Cp*CoIII-Catalyzed C-H Alkenylation/Annulation Reactions of Indoles with Alkynes: A DFT Study.

Abstract

The Cp*CoIII-catalyzed C-H functionalization reaction of indoles with alkynes was examined using M06-level DFT calculations. The C≡C bond in the alkyne was inserted into the Co-C bond of an intermediate alkenyl-Co complex given by the acetate-assisted C-H bond activation step. Then the reaction pathway bifurcated into alkenylation and annulation pathways. In the case where AcOH, which was eliminated by ligand exchange for the alkyne, recoordinated to the Co atom, alkenylation proceeded via proton transfer.
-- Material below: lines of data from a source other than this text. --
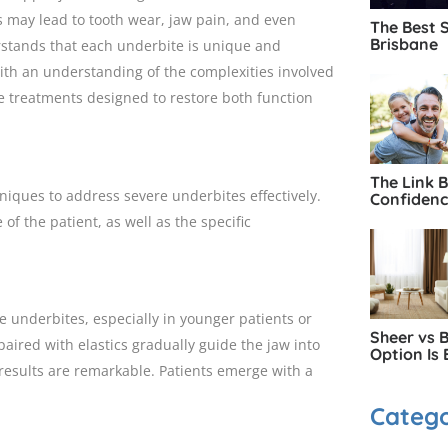
es may lead to tooth wear, jaw pain, and even
The Best 
Brisbane
rstands that each underbite is unique and
With an understanding of the complexities involved
ve treatments designed to restore both function
The Link 
iques to address severe underbites effectively.
Confiden
f the patient, as well as the specific
re underbites, especially in younger patients or
Sheer vs 
aired with elastics gradually guide the jaw into
Option Is 
results are remarkable. Patients emerge with a
Catego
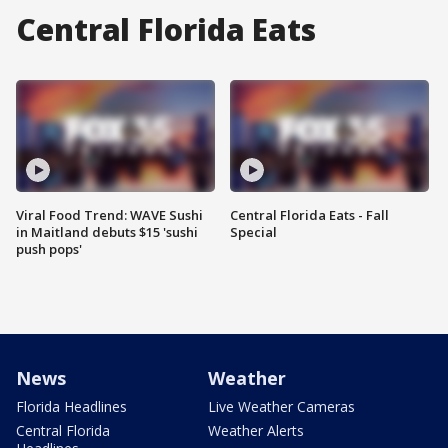
Central Florida Eats
Viral Food Trend: WAVE Sushi
Central Florida Eats - Fall
in Maitland debuts $15 'sushi
Special
push pops'
News
Weather
Florida Headlines
Live Weather Cameras
Central Florida
Weather Alerts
On the other hand, the annulation pathway to give pyrroloindolone became significant in the case where the ring-closure C-C bond formation was followed by the attachment of AcOH. At a high temperature (393 K), the difference in the Gibbs free energy between the transition state for proton transfer in the alkenylation pathway and that for the ring-closure C-C bond formation in the annulation pathway was relatively small, so both reactions could proceed. In addition, we also found another pathway to provide the directing-group migration on the way to annulation. This finding well elucidates the recent experimental report that tetrasubstituted alkenes were obtained as the major product under different conditions.